In 2007 the Employee Free Choice Act passed overwhelmingly in the House and then died in the Senate at the hands of a de facto filibuster by the GOP. This year more than a few Blue Dogs and related reactionary Democrats don't want to vote for it but most-- though not Dan Boren (OK) or Gene Taylor (MS)-- want to stay on good terms with Labor. Of the freshmen Bobby Bright (AL), Parker Griffith (AL) and Walt Minnick (ID)-- each of whom is on Debbie Wasserman Schultz' DCCC Front Line list-- are all barking up a storm about not wanting to vote for the bill. Yesterday The Hill reported that the Blue Dogs are demanding that it be taken up by the Senate first (in the hope that Al Franken won't be seated by then and a cloture vote will fail, saving them the need to make a hard choice between their donors at Labor and their donors at rightist business PACs.
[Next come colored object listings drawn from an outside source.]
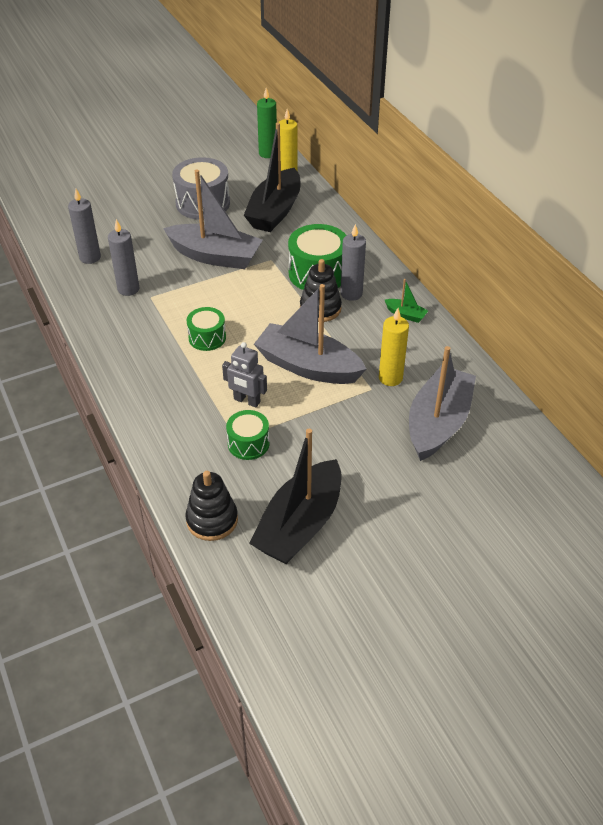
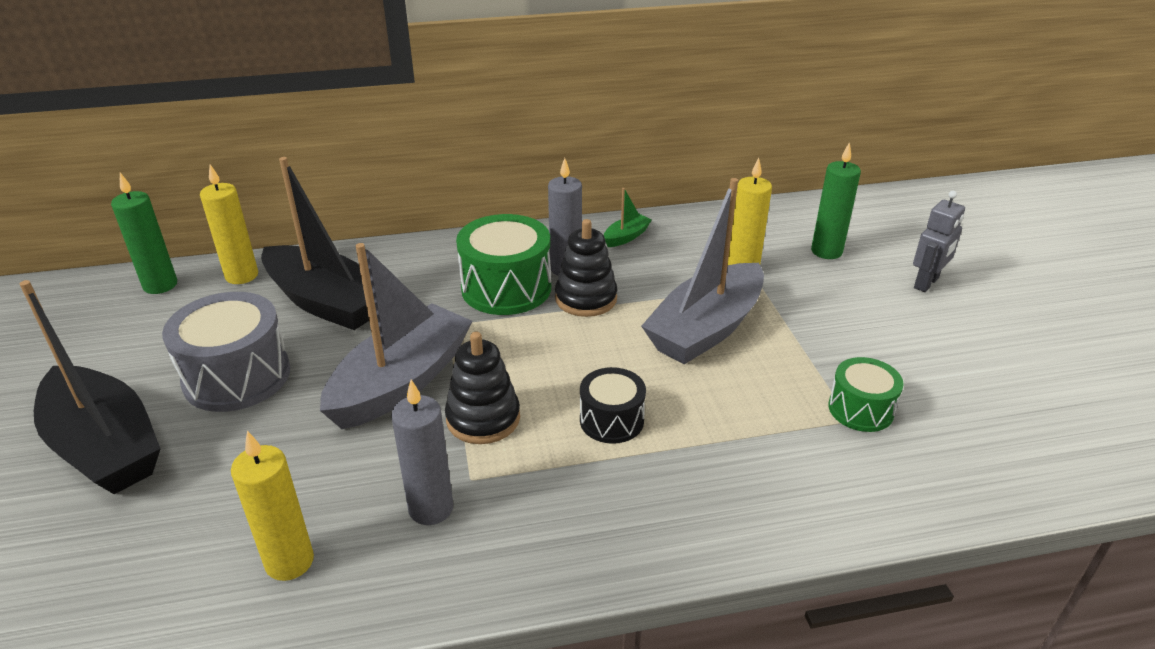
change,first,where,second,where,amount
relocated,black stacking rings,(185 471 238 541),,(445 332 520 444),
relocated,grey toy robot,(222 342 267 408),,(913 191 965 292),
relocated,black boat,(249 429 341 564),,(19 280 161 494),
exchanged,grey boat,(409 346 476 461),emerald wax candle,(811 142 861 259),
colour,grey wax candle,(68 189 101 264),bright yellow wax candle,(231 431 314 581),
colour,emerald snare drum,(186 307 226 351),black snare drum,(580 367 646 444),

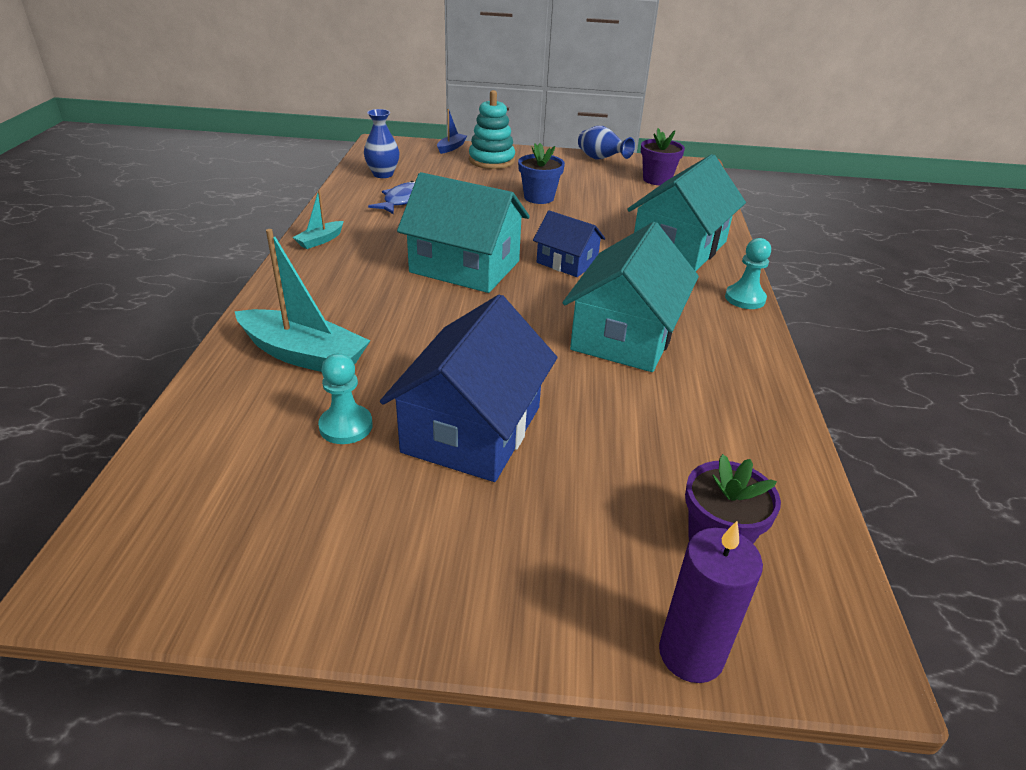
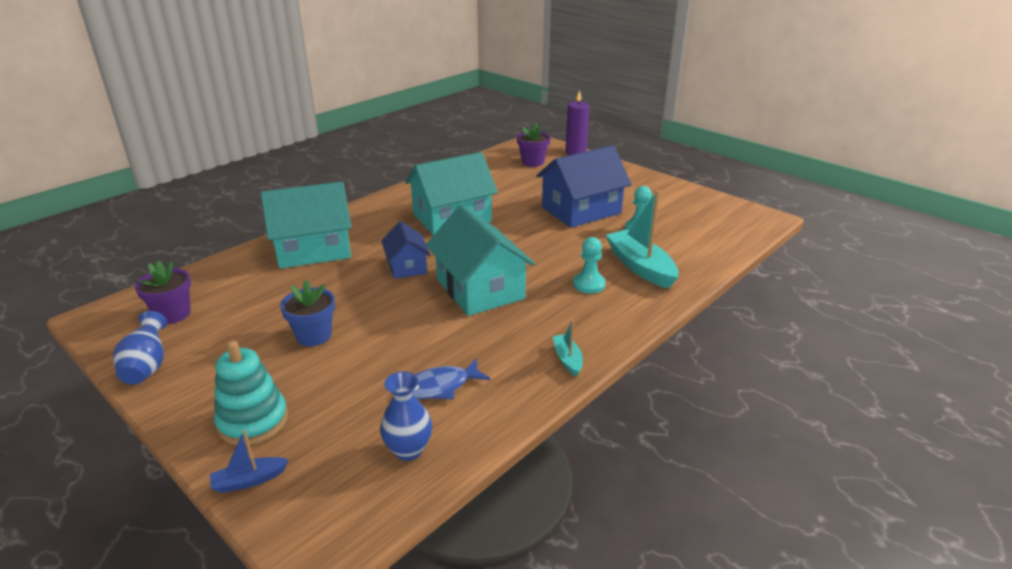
change,first,where,second,where,amount
relocated,teal chess pawn,(725 238 771 309),,(573 237 606 294),
spun,teal boat,(293 190 344 249),,(553 320 583 377),90 degrees counterclockwise

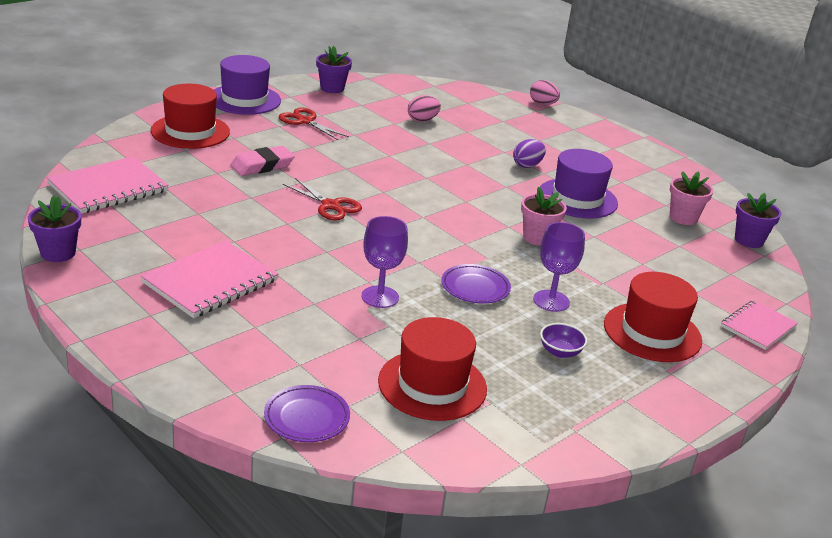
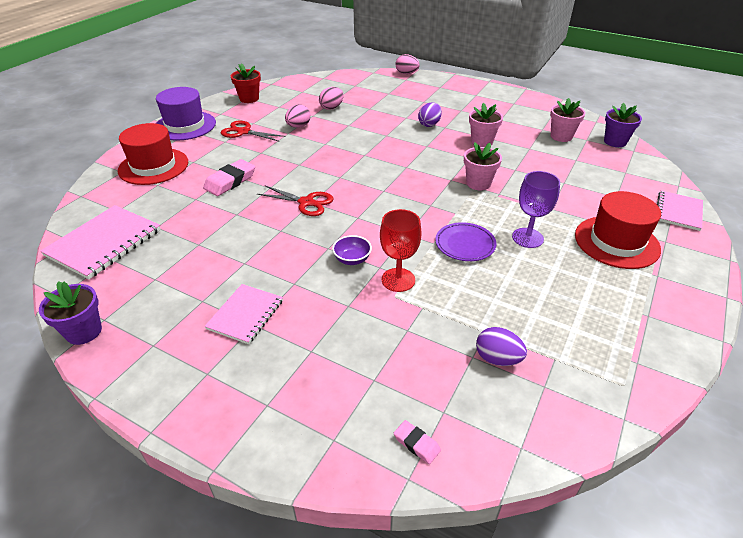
change,first,where,second,where,amount
appeared,,,rosy egg,(285 104 311 128),
relocated,violet bowl,(540 323 587 358),,(332 235 372 265),
exchanged,violet dinner plate,(264 385 350 442),rosy eraser,(394 420 441 464),
exchanged,red top hat,(378 317 487 421),violet egg,(476 327 527 366),
exchanged,violet top hat,(540 149 618 219),rosy plant pot,(469 103 503 147),
colour,violet plant pot,(316 46 352 93),red plant pot,(231 63 261 103),
colour,violet wine glass,(362 216 408 308),red wine glass,(380 209 422 292),
size,rosy notepad,(141 241 278 318),,(204 284 283 344),x0.63

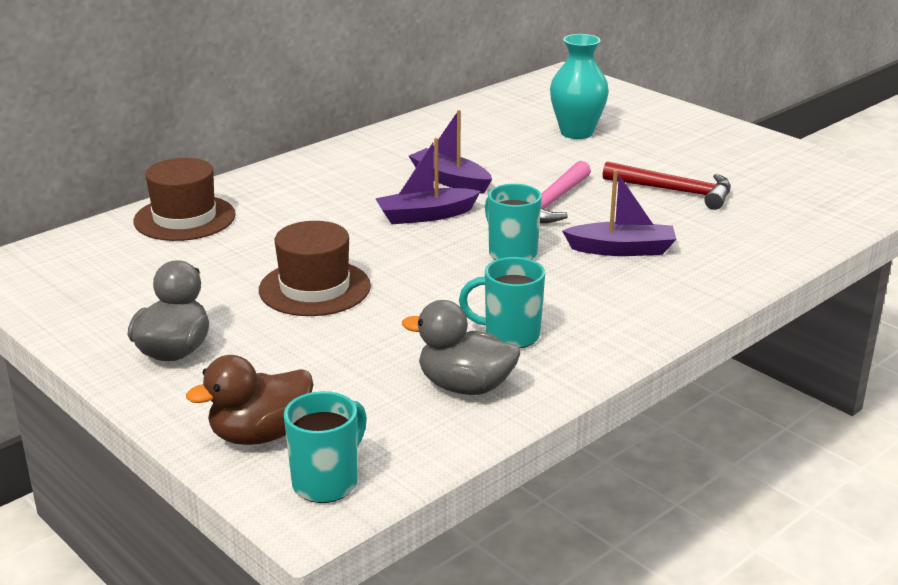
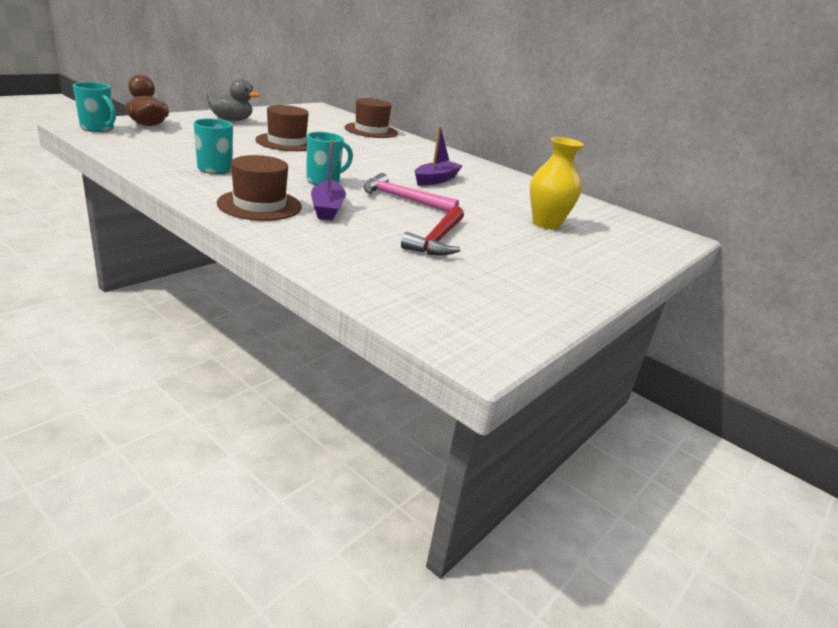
change,first,where,second,where,amount
missing,violet boat,(375 138 481 224),,,
missing,grey toy duck,(402 300 520 395),,,
appeared,,,russet top hat,(217 155 302 221),
colour,teal vase,(550 34 609 139),bright yellow vase,(530 137 584 229),

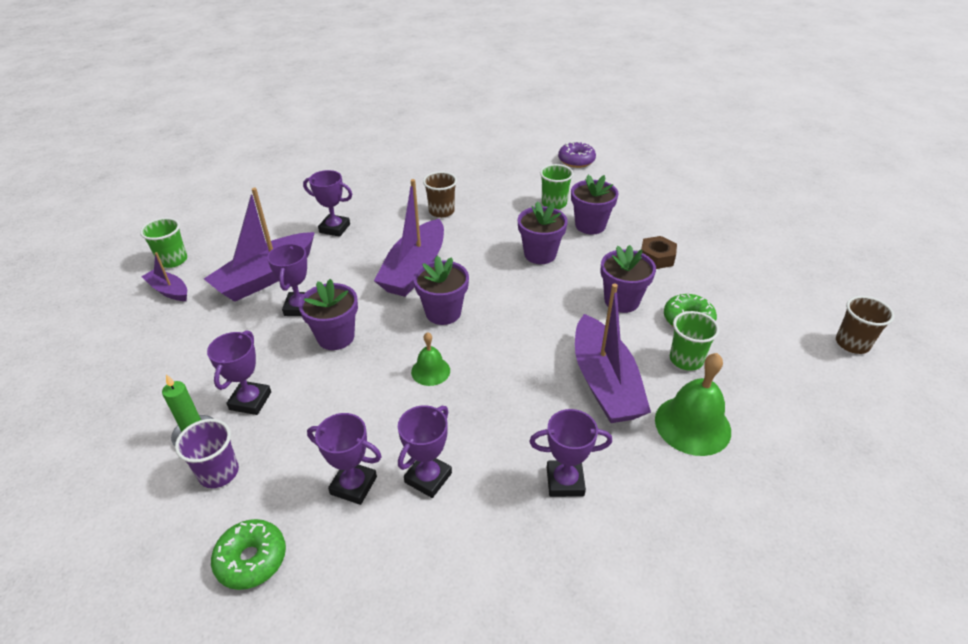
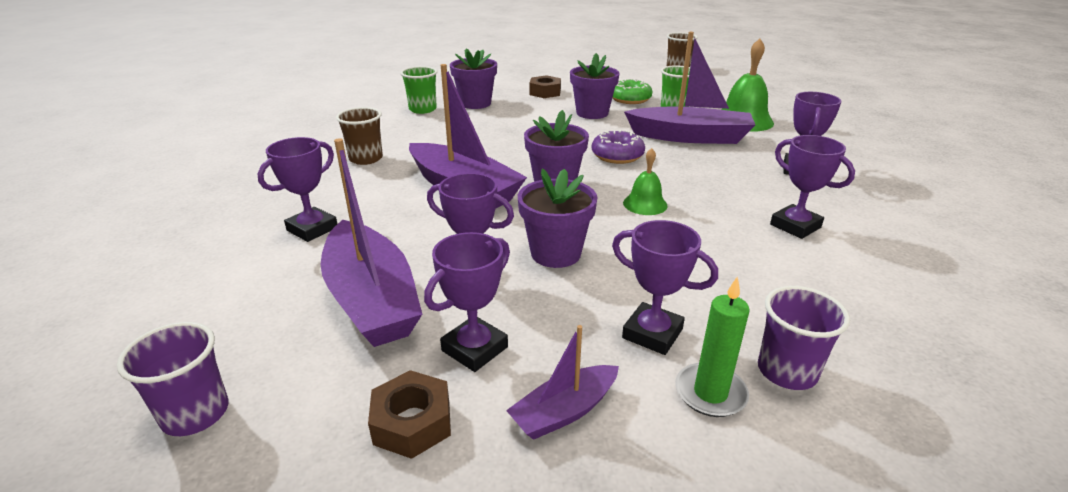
change,first,where,second,where,amount
missing,emerald donut,(211 519 286 590),,,
missing,violet plant pot,(518 201 568 264),,,
appeared,,,russet hexagon nut,(368 370 451 459),
relocated,violet boat,(141 252 187 301),,(506 325 619 440),
relocated,violet prize cup,(307 413 382 505),,(424 232 510 372),
relocated,violet donut,(558 142 596 168),,(592 130 645 164),
colour,emerald cup,(140 218 187 268),violet cup,(117 322 228 436),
Last year only 2 so-called "Democrats" voted against the final bill-- Dan Boren (OK) and Gene Taylor (MS). But before the final vote, the Republicans offered a motion to recommit (a way of killing the bill). Knowing that the unions don't use recommit motions on their scorecards, 13 "Democrats" crossed the aisle to vote with the Republicans to vote yes. Three (Nancy Boyda, Nick Lampson and Tim Mahoney) were defeated in November. The ones we need to watch out for now are
John Barrow (GA)
Dan Boren (OK)
Joe Donnelly (IN)
Brad Ellsworth (IN)
Baron Hill (IN)
Jim Marshall (GA)
Harry Mitchell (AZ)
Collin Peterson (MN)
Heath Shuler (NC)
Gene Taylor (MS)
Part of the reason members like Lampson were defeated, in an overwhelmingly Democratic "wave" year, is because progressives don't want to support reactionaries, regardless of which Inside-the-Beltway criminal organization they belong to. Of course dead-asses like Baron Hill and Travis Childers are still on the DCCC FrontLine list even though they vote with the Republicans on key issues again and again. By pushing grassroots donations towards these Republican-enablers the DCCC is defeating the whole notion of why most people bother to support the Democratic Party. I'm hoping that this year independent unions, if not the in-the-pocket ones, stop supporting incumbents who have stopped supporting working families' aspirations.